I have a hard time throwing books away. If I really hate it, I might give it away, but that’s hard, because I don’t want to inflict a bad book on anyone else.

Prisons, libraries, homeless shelters, hospitals. Any and all of them are a better place for a book that is taking up physical space on your shelves and wasting mental energy that could be spent on something you enjoy. Someone, somewhere, will like it; it's okay to admit that you don't, or you once did and don't anymore, and let it go. This one was tough for me, and I'm still learning it.


Vortex - Mar 22, 2004 10:27:07 am PST #1738 of 10002
"Cry havoc and let slip the boobs of war!" -- Miracleman

Someone, somewhere, will like it; it's okay to admit that you don't, or you once did and don't anymore, and let it go. This one was tough for me, and I'm still learning it.

I can do this. Of course, giving this particular book away will involve admitting to someone that I actually owned it. Or I can leave it furtively somewhere, like porn. No, not like porn, 'cause I'm not ashamed to own porn. Or wouldn't be if I had any.


Java cat - Mar 22, 2004 10:33:17 am PST #1739 of 10002
Not javachik

I'm guessing that everyone in the thread swooned during the scene in the Disney Beauty and the Beast when the Beast gave a multi-story library to Beauty.

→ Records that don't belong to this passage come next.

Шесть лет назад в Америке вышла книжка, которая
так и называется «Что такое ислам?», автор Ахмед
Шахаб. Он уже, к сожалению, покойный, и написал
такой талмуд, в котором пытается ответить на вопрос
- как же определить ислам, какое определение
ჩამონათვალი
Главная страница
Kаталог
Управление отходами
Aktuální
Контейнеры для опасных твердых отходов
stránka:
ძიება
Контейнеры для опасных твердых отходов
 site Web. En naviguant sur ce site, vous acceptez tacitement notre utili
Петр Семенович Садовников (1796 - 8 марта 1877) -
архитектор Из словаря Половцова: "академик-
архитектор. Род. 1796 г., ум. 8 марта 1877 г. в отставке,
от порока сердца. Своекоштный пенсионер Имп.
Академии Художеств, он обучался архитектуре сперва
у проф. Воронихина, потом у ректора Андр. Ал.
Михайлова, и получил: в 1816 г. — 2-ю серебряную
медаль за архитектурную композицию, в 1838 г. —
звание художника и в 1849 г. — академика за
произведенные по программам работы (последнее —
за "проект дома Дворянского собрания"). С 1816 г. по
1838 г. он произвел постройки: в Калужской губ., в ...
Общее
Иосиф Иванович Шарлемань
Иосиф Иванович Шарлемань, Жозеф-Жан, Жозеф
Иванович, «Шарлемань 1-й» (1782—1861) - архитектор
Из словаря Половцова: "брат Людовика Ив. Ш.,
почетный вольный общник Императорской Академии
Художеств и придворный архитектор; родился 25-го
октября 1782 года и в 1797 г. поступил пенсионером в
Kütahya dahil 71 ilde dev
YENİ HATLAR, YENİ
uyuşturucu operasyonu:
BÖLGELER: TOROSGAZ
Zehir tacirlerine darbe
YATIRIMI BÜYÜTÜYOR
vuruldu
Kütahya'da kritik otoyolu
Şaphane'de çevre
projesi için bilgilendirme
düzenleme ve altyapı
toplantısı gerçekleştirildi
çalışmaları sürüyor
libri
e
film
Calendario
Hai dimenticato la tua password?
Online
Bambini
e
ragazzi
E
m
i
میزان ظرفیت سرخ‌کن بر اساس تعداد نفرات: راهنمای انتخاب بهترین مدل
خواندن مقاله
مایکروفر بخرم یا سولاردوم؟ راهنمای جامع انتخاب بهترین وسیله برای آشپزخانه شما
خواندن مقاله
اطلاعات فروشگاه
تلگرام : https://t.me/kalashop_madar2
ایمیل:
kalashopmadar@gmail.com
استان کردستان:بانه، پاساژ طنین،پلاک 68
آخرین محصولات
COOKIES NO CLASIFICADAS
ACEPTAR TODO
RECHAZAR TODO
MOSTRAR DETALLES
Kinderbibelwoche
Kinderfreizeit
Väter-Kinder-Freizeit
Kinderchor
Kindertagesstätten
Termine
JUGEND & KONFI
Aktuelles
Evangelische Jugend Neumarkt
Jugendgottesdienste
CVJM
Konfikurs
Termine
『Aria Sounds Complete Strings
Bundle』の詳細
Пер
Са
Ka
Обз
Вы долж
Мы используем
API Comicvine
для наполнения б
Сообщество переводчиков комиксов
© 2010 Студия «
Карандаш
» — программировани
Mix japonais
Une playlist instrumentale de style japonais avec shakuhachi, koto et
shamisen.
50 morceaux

I know I did. A friend called me up and said, you have to see this movie because you'll love this scene about a library - trust me, just go see it.

Having a library like that was my dream when I was younger and I was working towards it when I realized that I'd run out of space and that I could take a trip to a warm water island instead for the cost of keeping buying books.


Katerina Bee - Mar 22, 2004 10:35:54 am PST #1740 of 10002
Herding cats for fun

...sigh. Beast's library had the rolling ladder on tracks, too.


DavidS - Mar 22, 2004 10:37:37 am PST #1741 of 10002
"Look, son, if it's good enough for Shirley Bassey, it's good enough for you."

Y'all know you can just drop your books off at Salvation Army or Goodwill or St. Vincent De Paul and make some unemployed slacker on a budget happy, right? You don't have to sign anything, just put 'em in a bag, drop 'em off and somebody else will read them and they won't get wasted.

Plus, also, used bookstores - a good place to recoup your investment.

Also JZ has sold a lot of her books online. Half.com, I think or maybe just eBay.


Pix - Mar 22, 2004 10:37:41 am PST #1742 of 10002
We're all getting played with, babe. -Weird Barbie

I like to own books. The size of my apartment and of my paycheck keep me going back to the library. Given unlimited funds and bookcases, I would go to my favorite bookstore and buy about every third book. Then I would take them home. Then I would rub my hands over them and cackle.

What?

Calli! Sister mine!

Dave has threatened to take away my internet access because I Can't Be Trusted at Amazon.com. Half of my garage is empty Amazon boxes. I have great memories of going to the library every week as a kid...and I want to still love the library, but I have this terrible "It's our Precious and we LIKES its!" reaction to my books.

I have a terrible time throwing or giving any of them away. I only just this past week threw out a moldering copy of Anne of Green Gables that I got as a child. And it hurt. I could hear it weeping.


Java cat - Mar 22, 2004 10:38:42 am PST #1743 of 10002
Not javachik

I know!! A library well worth swooning over.

The hang out for all my friends in high school was the library. It's where we met, every day. We weren't goody-two shoes either; we'd meet there and go drive around and get stoned then come back and hang out some more. We were mostly in the same classes.